What is a good average accelerator check size in Asia?
It varies widely. Some programs offer under $50K, while others can invest $500K or more. The right check size depends on your stage, capital needs, and whether the program also offers follow-on access.
Should I contact investors on LinkedIn?
Yes, if you do it well. Keep it short, specific, and tailored. Mention why you fit their thesis and include one strong proof point.
How do I know if an accelerator is the right fit?
Look at the portfolio, mentor bench, follow-on investors, geographic strength, and the kind of founders they usually back. If their alumni look like your business, that is a good sign.
What matters more: traction or pitch deck?
Traction usually matters more. But at pre-seed, a sharp narrative and strong founder-market fit can also carry weight. The best outcome is a clear deck supported by credible early proof.
Are equity-free accelerators better?
Not always. Equity-free programs are great if they provide real technical or market value. But a strong equity-based accelerator can be far more valuable if it improves your fundraising and customer access.
Can international founders apply to Asian accelerators?
Yes, many programs are open to international teams, especially if you plan to enter Asian markets or build regional operations. Always check country-specific eligibility rules.
Expert Insight: Ali Hajimohamadi
Most founders misunderstand what investors and accelerators are really evaluating. They think the question is, “Is this startup exciting?” In reality, the question is usually, “Can this team produce enough evidence, fast enough, to justify more capital later?” That is why generic vision-heavy applications underperform. Investors are not only buying the market story. They are buying the team’s speed of learning.

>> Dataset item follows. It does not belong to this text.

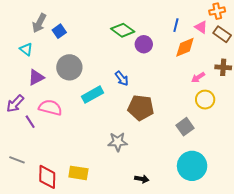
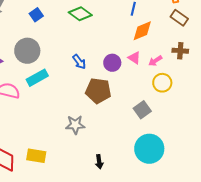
pink triangle: (201, 27) -> (134, 58), moved
blue square: (59, 31) -> (36, 15), moved
purple circle: (144, 44) -> (112, 63), moved
cyan rectangle: (92, 95) -> (37, 78), moved
black arrow: (142, 179) -> (99, 162), turned 72

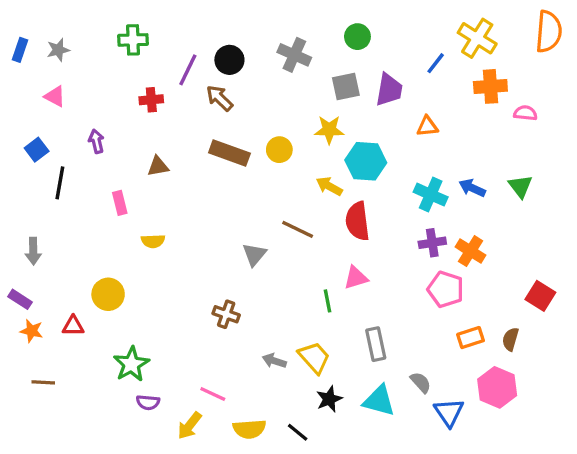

A practical mistake I see often is founders chasing the biggest brand instead of the tightest fit. If you are a pre-seed founder with weak clarity on customer behavior, a famous program will not fix that by itself. In fact, it can expose your weaknesses faster. The better move is to pick the accelerator that best improves your next financing milestone. Sometimes that means choosing the program with stronger operator help, better regional customer access, or more relevant alumni, even if the logo is less famous.
Another point founders miss: outreach quality is a signal. If your first message is vague, long, or obviously mass-sent, investors assume your sales process and hiring process will look the same. A strong outreach note should sound like a founder who understands positioning. It should say, in effect, “We know who we are for, why we fit you, and what proof we already have.” That level of precision gets responses.
Finally, do not start fundraising because you feel late. Start when you can explain exactly what this round will unlock and why your current momentum makes now the right moment. Good investors rarely fund confusion. They fund clarity with velocity.
Final Thoughts
- Asia has no single best accelerator — the right choice depends on your stage, market, and sector.
- Antler, Iterative, Surge, and Brinc are among the strongest names for founders seeking structured early-stage support in Asia.
- Check size is only one factor — network quality, follow-on access, and market relevance often matter more.
- Research portfolio fit before applying — if similar startups have succeeded there, your odds improve.
- Tailored outreach beats mass applications — investors respond to clarity, traction, and founder-market fit.
- Use accelerators strategically — pick the one that helps you unlock your next milestone, not just prestige.
- Fundraising readiness starts with positioning — if you cannot explain why now, why you, and why this market, fix that first.